There was also another bug in hdr_bitrate_kbps()
where
!!HDR_TEST_MPEG1(h)
turns a “0 is false, anything else is
true” boolean into a 0-or-1 array index by negating twice.
corrode
appears to have only put one !
in the
resulting code, and !
on an integer in Rust is bitwise
complement, not binary not, so it was producing horrible output.
With those bugs fixed, a good half of the test vectors… well, don’t panic and produce results that aren’t obvious nonsense, at least! Huzzah!
There’s a number of panics from corrode
not translating
<<
and >>
into
wrapping_shl()
and wrapping_shr()
; rust
<<
and >>
panic if any bits would
be lost, I believe. Well, <<
sure does; I’ll probably
find out for >>
. That’s corrode being a little derpy
again.
Array index out of bounds panics. …there appear to be a LOT of them
associated with the usage of the float grbuf[2][576];
(grain buffer?) struct member, which is sometimes treated as two arrays
of 576 floats, but quite also often treated as a single array of 1152
floats that happens to be divided into two halves, most egregiously in
l3_midside_stereo()
. Siiiiiigh.

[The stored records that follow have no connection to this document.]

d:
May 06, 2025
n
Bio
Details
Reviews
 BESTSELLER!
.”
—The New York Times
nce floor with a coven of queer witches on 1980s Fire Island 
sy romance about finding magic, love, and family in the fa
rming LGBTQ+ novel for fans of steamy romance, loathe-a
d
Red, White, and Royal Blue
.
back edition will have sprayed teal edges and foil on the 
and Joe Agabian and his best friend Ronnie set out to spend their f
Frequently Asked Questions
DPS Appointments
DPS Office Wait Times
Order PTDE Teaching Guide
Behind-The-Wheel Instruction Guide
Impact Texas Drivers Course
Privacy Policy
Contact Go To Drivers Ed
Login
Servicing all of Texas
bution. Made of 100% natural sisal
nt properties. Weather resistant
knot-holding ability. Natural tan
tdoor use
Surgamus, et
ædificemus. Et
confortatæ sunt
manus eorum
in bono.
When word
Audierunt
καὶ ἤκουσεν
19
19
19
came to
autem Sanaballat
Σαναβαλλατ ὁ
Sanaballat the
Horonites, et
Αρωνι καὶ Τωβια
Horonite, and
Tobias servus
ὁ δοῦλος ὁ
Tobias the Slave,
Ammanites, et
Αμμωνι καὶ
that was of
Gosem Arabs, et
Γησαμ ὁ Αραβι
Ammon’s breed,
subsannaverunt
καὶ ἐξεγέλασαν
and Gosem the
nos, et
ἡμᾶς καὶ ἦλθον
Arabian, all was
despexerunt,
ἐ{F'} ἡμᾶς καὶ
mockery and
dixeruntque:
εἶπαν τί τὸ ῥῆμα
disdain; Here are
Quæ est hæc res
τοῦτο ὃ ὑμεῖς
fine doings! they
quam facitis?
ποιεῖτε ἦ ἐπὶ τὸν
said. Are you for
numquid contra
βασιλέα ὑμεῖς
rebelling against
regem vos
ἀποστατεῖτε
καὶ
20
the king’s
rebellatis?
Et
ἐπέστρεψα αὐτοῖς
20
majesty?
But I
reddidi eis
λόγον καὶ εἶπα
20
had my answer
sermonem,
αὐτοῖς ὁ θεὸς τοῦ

Well, for now we can just
make two different versions of the functions for the two cases, and
maybe manage to get rid of one later.
Conclusion
In the end, the results of my work are in the rinimp3
crate,
because I suck at naming things. There’s STILL some panics to hunt down,
one (large, scary-looking) function remains unsafe
and
effectively untranslated, and there’s a lot of helper-code that could be
written to make the API nicer to use. Still, it seems to produce
semi-sane test output on at least SOME of the test vectors, which is
frankly a win at this point. Maybe sometime soon I’ll get another week
or so of free time and be able to finish it off.